+++ Source document

Meeting and being able to listen to the stories of people with ME/CFS was very interesting. As researchers we learnt a lot about the experiences of living with this condition and the number of barriers that come hand in hand. It also became clear that a lot of people relished the opportunity to be heard and believed, which is what made this research even more important to us.
How is your research funded?
Our research is not funded but is part of the Honours programme at the Australian Catholic University.
Why is research into occupational therapy for people with ME and CFS important?
Occupational therapists in other parts of the world have become key healthcare professionals involved in the treatment of ME/CFS. We believe that this could also be the case in Australia.
It is extremely important for research to be carried out which is looking for the cause of the condition however we feel that it is equally important to offer acknowledgement and services to those who are living with the condition. That is where occupational therapy could help.
We have skills and expertise which allows us to help people with chronic health conditions achieve a better quality of living.

++++++

Task directions
Quote every sentence in the text above on occupational therapy research for ME/CFS that contains the word "we" (in any capitalization).

+++ Entries provided

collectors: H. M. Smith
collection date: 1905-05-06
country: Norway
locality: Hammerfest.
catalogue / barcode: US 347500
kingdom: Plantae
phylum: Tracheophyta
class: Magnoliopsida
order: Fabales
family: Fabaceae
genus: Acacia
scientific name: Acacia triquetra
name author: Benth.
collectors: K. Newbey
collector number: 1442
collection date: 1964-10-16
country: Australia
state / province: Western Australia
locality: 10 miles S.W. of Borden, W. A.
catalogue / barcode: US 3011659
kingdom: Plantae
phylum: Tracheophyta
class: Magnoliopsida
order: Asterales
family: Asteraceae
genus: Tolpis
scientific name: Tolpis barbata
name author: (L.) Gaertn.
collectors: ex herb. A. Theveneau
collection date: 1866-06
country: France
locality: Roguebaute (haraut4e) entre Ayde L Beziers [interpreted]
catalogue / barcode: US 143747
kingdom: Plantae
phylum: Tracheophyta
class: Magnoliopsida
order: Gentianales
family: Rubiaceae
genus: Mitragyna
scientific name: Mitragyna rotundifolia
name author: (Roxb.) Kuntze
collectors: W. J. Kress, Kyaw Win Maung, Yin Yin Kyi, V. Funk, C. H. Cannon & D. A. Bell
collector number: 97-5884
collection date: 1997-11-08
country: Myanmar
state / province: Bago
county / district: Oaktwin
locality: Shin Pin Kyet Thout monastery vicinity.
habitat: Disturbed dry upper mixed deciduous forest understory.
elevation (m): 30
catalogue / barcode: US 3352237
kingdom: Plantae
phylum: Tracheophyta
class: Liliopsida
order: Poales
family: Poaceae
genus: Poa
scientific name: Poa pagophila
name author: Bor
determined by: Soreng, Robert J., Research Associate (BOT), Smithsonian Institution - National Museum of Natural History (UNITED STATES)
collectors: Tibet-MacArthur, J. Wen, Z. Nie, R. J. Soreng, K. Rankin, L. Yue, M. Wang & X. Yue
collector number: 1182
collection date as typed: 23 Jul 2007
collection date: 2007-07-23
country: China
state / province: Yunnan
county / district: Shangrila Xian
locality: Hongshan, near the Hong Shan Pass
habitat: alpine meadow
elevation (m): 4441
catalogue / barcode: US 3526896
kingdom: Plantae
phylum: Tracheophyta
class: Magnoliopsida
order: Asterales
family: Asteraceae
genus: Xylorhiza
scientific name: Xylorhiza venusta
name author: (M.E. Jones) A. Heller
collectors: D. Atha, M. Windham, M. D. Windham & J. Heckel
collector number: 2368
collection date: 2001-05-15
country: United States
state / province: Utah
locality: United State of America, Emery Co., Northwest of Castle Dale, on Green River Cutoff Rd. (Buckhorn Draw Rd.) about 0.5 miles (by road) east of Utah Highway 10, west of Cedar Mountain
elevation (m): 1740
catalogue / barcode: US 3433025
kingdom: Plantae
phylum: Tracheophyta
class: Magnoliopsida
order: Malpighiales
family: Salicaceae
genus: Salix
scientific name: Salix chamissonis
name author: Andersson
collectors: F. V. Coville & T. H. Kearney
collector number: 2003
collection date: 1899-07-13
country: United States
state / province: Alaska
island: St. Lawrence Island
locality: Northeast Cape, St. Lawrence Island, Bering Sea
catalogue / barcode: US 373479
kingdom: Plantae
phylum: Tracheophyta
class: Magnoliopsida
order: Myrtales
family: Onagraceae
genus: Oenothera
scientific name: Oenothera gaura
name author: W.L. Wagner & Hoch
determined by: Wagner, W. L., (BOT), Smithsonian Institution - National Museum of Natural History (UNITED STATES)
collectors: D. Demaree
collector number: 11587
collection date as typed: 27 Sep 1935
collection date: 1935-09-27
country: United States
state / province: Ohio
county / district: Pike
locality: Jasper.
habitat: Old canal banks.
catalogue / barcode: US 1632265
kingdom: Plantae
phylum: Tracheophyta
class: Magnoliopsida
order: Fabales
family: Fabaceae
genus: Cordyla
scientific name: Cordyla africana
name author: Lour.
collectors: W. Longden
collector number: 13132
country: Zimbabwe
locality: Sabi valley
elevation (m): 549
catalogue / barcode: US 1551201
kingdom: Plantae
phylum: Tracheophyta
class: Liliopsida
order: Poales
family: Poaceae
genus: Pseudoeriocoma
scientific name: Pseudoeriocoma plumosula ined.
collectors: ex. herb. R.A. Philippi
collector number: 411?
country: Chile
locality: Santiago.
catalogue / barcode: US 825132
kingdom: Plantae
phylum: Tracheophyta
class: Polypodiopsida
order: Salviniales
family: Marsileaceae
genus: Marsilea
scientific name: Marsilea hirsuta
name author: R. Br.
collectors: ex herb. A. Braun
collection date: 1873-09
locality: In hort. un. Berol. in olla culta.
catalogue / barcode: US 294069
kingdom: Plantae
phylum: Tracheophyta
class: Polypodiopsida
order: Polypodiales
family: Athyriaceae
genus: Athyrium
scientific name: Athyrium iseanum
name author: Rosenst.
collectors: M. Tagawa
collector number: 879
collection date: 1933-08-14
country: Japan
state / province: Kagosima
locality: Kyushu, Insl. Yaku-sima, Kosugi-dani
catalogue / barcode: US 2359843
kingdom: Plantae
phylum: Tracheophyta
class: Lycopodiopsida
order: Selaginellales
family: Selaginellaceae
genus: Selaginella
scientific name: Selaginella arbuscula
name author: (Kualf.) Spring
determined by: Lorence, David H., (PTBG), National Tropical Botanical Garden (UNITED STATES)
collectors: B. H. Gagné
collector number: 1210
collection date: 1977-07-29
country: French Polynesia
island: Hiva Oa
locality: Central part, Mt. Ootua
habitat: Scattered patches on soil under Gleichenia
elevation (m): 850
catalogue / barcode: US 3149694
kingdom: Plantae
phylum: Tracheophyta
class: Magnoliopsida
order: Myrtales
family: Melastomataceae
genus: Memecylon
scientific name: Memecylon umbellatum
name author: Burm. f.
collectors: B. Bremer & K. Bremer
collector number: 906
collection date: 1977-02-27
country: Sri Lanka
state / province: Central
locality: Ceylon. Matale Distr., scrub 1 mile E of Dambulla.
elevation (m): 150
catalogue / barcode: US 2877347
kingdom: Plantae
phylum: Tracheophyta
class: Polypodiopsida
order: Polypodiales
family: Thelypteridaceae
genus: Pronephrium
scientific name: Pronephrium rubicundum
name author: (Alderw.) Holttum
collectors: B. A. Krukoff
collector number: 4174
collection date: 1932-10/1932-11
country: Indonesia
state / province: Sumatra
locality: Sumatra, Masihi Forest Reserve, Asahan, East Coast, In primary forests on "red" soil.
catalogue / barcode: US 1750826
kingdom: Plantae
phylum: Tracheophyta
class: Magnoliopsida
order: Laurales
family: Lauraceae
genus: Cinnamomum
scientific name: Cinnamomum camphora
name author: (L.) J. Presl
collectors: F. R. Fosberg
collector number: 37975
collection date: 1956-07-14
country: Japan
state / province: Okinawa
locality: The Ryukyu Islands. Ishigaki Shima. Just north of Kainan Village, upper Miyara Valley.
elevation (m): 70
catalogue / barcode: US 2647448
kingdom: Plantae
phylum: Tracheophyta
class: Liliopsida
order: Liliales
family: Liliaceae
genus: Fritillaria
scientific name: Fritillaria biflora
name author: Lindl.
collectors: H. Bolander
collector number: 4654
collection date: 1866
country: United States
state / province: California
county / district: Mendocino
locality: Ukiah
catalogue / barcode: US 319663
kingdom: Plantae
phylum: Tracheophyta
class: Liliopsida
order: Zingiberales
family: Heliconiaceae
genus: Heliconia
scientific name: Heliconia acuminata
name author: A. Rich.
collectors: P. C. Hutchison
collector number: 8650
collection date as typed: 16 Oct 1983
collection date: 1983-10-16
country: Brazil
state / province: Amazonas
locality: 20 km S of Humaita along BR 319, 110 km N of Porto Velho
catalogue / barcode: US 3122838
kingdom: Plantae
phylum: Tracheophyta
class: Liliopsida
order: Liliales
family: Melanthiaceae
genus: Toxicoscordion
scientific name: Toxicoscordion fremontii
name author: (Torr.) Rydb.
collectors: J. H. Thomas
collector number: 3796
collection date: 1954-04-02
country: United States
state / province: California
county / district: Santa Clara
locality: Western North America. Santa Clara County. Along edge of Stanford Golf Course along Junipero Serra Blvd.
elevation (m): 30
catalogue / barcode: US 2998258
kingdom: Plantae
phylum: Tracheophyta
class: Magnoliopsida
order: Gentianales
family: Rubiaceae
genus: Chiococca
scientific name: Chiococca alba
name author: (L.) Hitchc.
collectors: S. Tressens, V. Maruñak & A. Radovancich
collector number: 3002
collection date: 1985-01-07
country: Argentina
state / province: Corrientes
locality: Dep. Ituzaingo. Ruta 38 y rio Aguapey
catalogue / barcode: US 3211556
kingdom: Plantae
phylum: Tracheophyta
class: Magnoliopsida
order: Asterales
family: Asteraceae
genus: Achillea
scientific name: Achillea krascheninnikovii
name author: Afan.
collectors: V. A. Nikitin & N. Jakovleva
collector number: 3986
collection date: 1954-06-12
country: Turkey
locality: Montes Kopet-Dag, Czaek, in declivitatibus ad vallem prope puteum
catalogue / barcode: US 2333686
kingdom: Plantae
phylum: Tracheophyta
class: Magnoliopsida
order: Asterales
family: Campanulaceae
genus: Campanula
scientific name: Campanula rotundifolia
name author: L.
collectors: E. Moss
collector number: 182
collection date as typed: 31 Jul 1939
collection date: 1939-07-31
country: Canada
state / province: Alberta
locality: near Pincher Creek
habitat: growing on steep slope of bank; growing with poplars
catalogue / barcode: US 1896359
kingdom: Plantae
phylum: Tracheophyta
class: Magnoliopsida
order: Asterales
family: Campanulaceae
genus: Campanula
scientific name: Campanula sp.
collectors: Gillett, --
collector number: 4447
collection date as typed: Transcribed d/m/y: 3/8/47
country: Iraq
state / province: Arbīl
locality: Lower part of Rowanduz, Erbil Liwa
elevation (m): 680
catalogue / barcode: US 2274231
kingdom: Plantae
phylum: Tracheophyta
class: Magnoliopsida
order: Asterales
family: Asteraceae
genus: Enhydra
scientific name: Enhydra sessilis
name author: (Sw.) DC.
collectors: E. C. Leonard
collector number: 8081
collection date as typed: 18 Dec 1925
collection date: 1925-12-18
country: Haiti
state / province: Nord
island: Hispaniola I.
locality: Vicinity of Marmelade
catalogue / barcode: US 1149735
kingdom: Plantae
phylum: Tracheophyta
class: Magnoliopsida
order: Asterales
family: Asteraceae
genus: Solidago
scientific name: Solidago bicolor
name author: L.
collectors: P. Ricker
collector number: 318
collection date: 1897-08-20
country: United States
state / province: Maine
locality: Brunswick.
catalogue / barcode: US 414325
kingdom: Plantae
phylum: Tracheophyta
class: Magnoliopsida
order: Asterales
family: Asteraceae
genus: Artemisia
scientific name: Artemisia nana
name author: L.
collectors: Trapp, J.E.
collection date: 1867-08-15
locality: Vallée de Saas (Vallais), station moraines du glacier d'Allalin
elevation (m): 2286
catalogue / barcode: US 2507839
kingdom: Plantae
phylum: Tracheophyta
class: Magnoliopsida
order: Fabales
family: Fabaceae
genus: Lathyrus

++++++

Written response
- "As researchers we learnt a lot about the experiences of living with this condition and the number of barriers that come hand in hand."
- "We believe that this could also be the case in Australia."
- "It is extremely important for research to be carried out which is looking for the cause of the condition however we feel that it is equally important to offer acknowledgement and services to those who are living with the condition."
- "We have skills and expertise which allows us to help people with chronic health conditions achieve a better quality of living."